Sulla formazione ha anche insistito Xavier Daniel, Segretario cantonale OCST: «Deve essere riconosciuta come un diritto per i lavoratori e un obbligo per i datori. Un’economia che aumenta la produttività e genera maggiore ricchezza grazie alla forza lavoro deve investire nella formazione di chi quella ricchezza la crea. Ecco perché continuiamo a chiedere che la formazione diventi un asse strutturale. La formazione non può essere un premio o un’eccezione, deve diventare uno dei perni del lavoro e una responsabilità condivisa tra lavoratori e datori di lavoro».
Anziani e progettualità
Diana Camenzind (GenerazionePiù – anziani OCST) ha invece spostato l'attenzione sulla «transizione demografica: nella Confederazione circa una persona su cinque ha più di 65 anni, e la quota di anziani è in costante crescita». Ecco dunque l'importanza di «GenerazionePiù, attiva da più di 40 anni per essere accanto alle persone che si trovano nella fase pensionistica, offrendo sostegno pratico e umano. Grazie ai 5 comitati sezionali di volontari sparsi in tutto il Canton Ticino, organizza un ricco programma di incontri, conferenze, eventi sociali e gite». E non mancano le novità, tra queste il «nuovo progetto, attualmente in fase di sviluppo in collaborazione con il Centro di Formazione Professionale (CFP), dedicato all’accompagnamento delle persone verso la pensione».
Già attivo a Lugano è invece «il Centro Diurno, uno spazio aperto a tutte le persone, siano esse associate oppure no. Il vero punto di forza di questa struttura risiede nelle sue dimensioni raccolte: proprio perché è piccolo e accogliente, il Centro riesce a creare un clima familiare, dove ogni persona ha la possibilità di instaurare un rapporto diretto, autentico e personale con gli operatori e le operatrici.
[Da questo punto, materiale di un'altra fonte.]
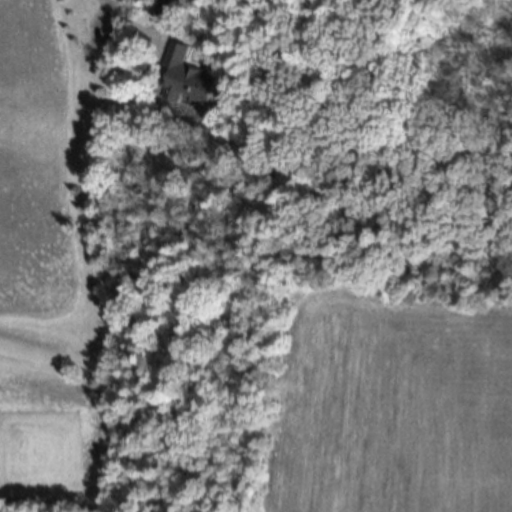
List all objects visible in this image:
building: (171, 8)
road: (122, 22)
building: (188, 78)
crop: (39, 260)
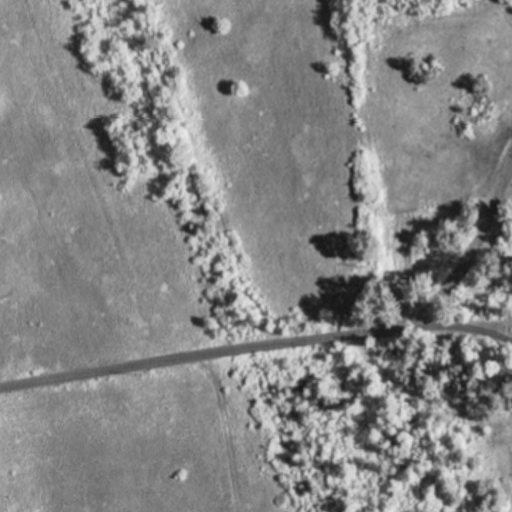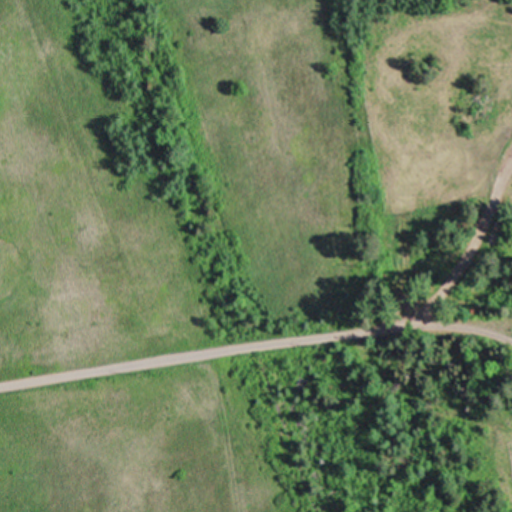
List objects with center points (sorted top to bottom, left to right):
road: (255, 343)
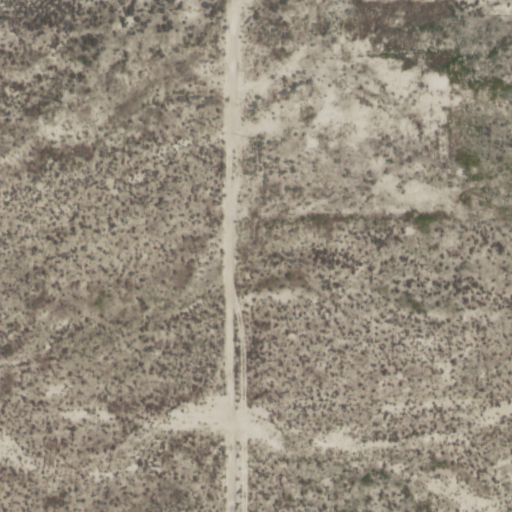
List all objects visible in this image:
road: (372, 1)
road: (233, 256)
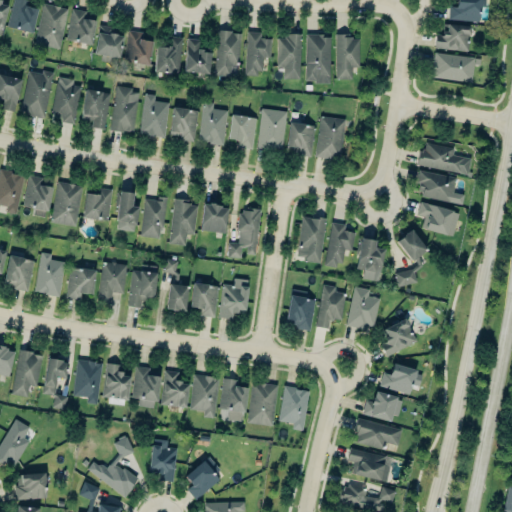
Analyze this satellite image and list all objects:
road: (153, 3)
road: (163, 4)
road: (316, 5)
road: (163, 8)
building: (467, 10)
building: (2, 15)
building: (22, 15)
building: (51, 26)
building: (80, 28)
building: (454, 38)
building: (108, 44)
building: (138, 47)
building: (257, 53)
building: (227, 54)
building: (290, 55)
building: (347, 56)
building: (169, 57)
building: (196, 58)
building: (318, 58)
building: (454, 67)
building: (9, 91)
building: (37, 93)
building: (66, 100)
road: (397, 105)
building: (96, 107)
building: (125, 109)
road: (454, 114)
building: (154, 117)
building: (184, 124)
building: (213, 125)
building: (272, 129)
building: (243, 130)
building: (330, 137)
building: (300, 139)
building: (443, 159)
road: (190, 173)
building: (438, 187)
building: (10, 190)
building: (38, 194)
building: (66, 204)
building: (97, 205)
building: (126, 213)
building: (153, 218)
building: (214, 218)
building: (438, 219)
building: (183, 221)
building: (246, 234)
building: (311, 239)
building: (339, 244)
building: (411, 245)
road: (473, 258)
building: (370, 259)
building: (1, 260)
building: (171, 266)
building: (19, 272)
road: (272, 272)
building: (49, 275)
building: (405, 278)
building: (112, 280)
building: (80, 282)
building: (143, 285)
building: (177, 297)
building: (234, 298)
building: (205, 299)
building: (330, 306)
building: (363, 308)
building: (300, 312)
road: (475, 326)
building: (398, 337)
road: (169, 344)
building: (5, 360)
building: (27, 372)
building: (53, 375)
building: (401, 379)
building: (88, 380)
building: (116, 383)
building: (146, 386)
building: (174, 390)
building: (205, 395)
building: (234, 399)
building: (60, 402)
building: (262, 404)
building: (294, 407)
building: (383, 407)
road: (492, 407)
building: (376, 434)
road: (324, 440)
building: (14, 443)
building: (123, 447)
building: (163, 459)
building: (369, 465)
building: (113, 476)
building: (203, 478)
building: (31, 486)
building: (366, 498)
building: (95, 499)
building: (508, 500)
building: (224, 507)
building: (26, 509)
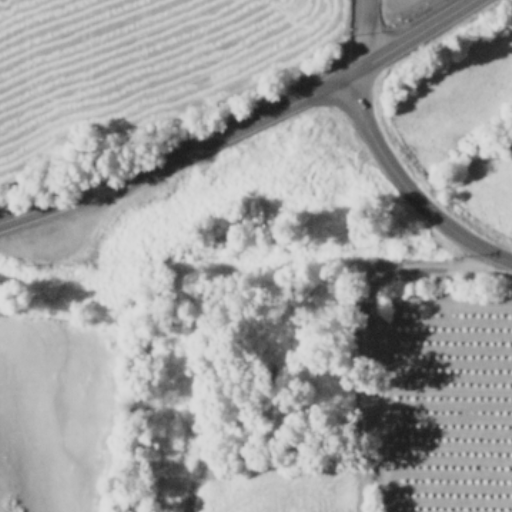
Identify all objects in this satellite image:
crop: (394, 5)
road: (363, 30)
crop: (139, 59)
road: (239, 124)
road: (406, 187)
crop: (420, 398)
crop: (47, 409)
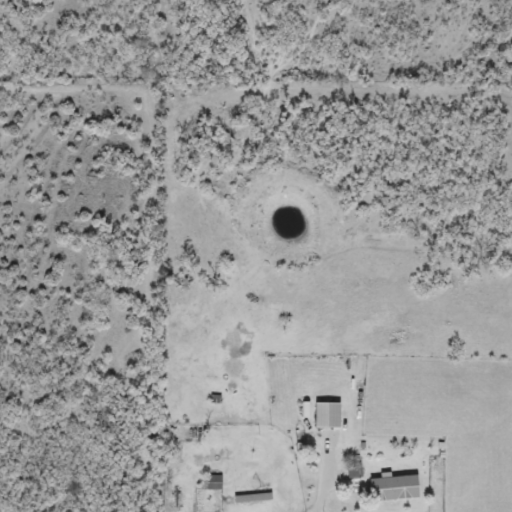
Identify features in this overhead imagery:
building: (323, 415)
building: (391, 488)
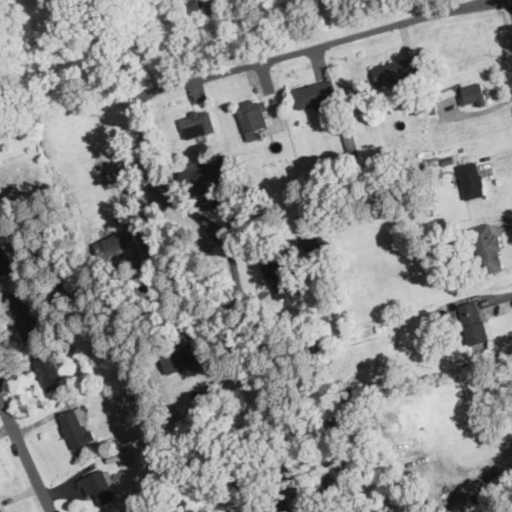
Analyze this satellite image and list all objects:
building: (186, 4)
building: (187, 4)
building: (396, 69)
building: (397, 69)
road: (174, 83)
building: (473, 92)
building: (474, 93)
building: (317, 94)
building: (317, 94)
road: (482, 109)
building: (252, 117)
building: (253, 117)
building: (197, 123)
building: (197, 123)
building: (207, 179)
building: (207, 179)
building: (471, 179)
building: (471, 179)
building: (260, 219)
building: (486, 247)
building: (487, 248)
building: (4, 258)
building: (4, 259)
building: (281, 274)
building: (282, 275)
road: (502, 295)
building: (24, 314)
building: (25, 314)
building: (473, 321)
building: (474, 321)
building: (182, 357)
building: (183, 357)
building: (50, 370)
building: (49, 371)
building: (141, 397)
building: (76, 426)
building: (76, 427)
road: (26, 456)
building: (98, 485)
building: (99, 485)
building: (258, 508)
building: (270, 508)
building: (0, 509)
building: (0, 510)
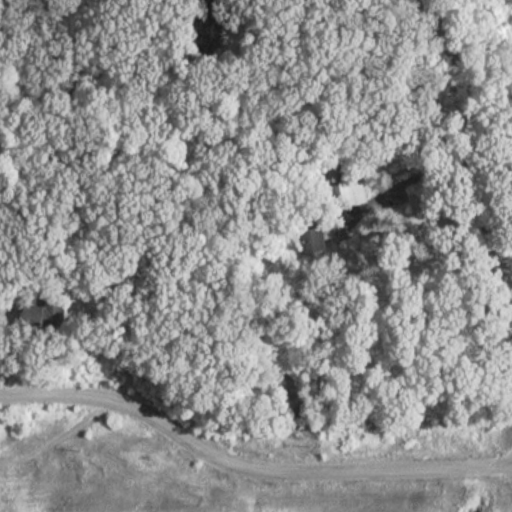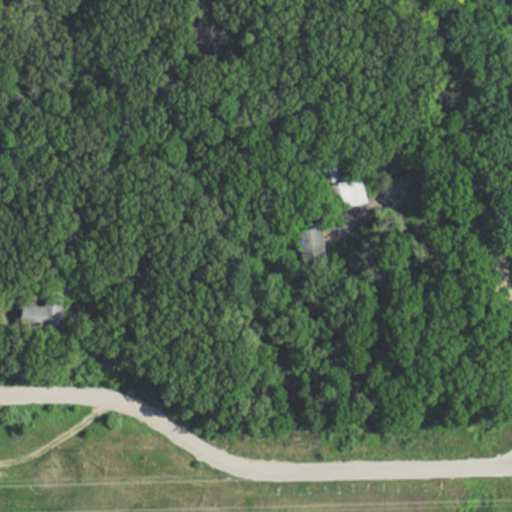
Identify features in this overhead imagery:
road: (132, 19)
road: (494, 126)
road: (479, 155)
building: (342, 188)
building: (343, 189)
road: (509, 293)
building: (44, 314)
building: (44, 315)
road: (246, 474)
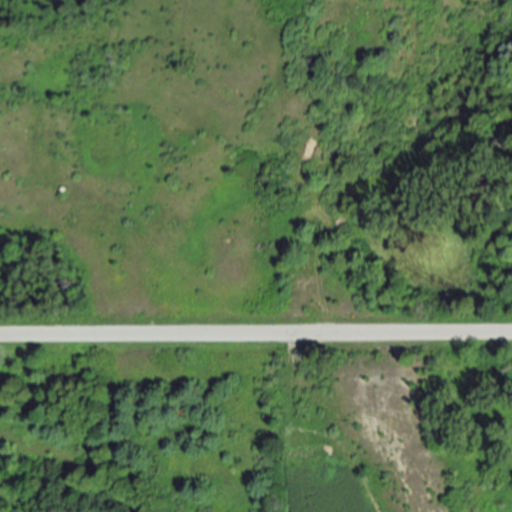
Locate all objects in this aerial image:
road: (256, 331)
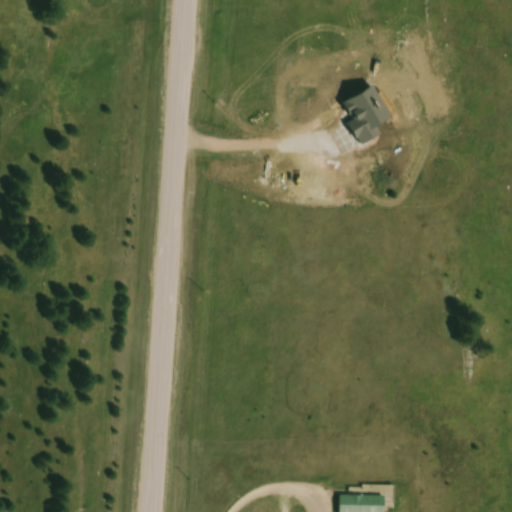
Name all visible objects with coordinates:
road: (161, 256)
building: (357, 504)
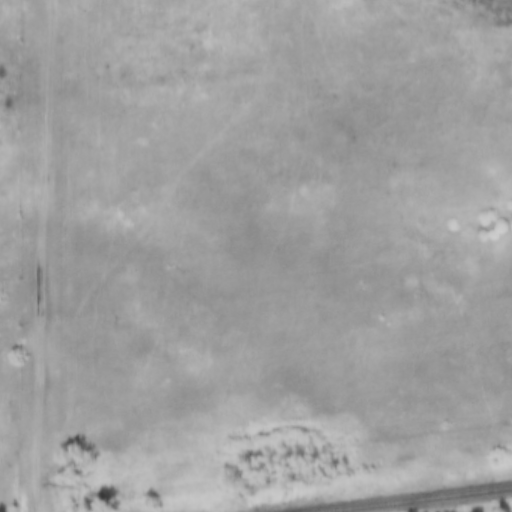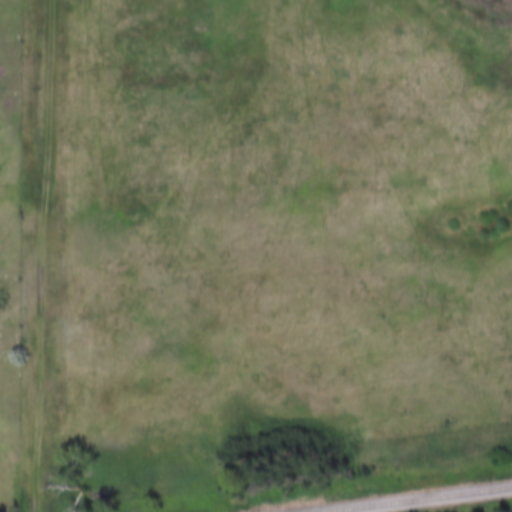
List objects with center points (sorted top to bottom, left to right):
road: (43, 255)
railway: (409, 498)
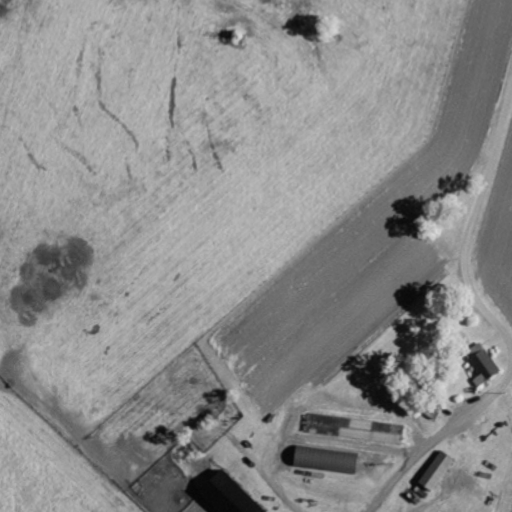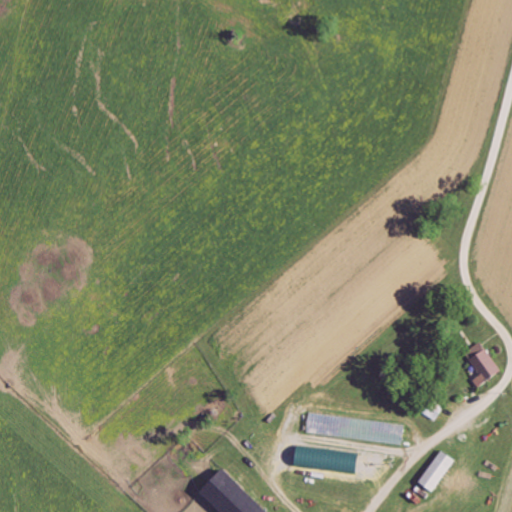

Qui si promuovono attività di socializzazione, laboratori creativi, momenti di incontro, esercizi motori leggeri, giochi di gruppo e tante occasioni per condividere tempo e passioni».
L'appello ai lavoratori
I progetti elencati sono tanti ma l'appello pronunciato da Diana Camenzind è uno: «Ai lavoratori di oggi e a quelli di domani diciamo: non lasciate che questi sforzi vadano nel vuoto. Restate uniti, mettetevi insieme e, con il sindacato, continuate a prendere posizione per migliorare il mondo del lavoro, per voi stessi e per i vostri figli».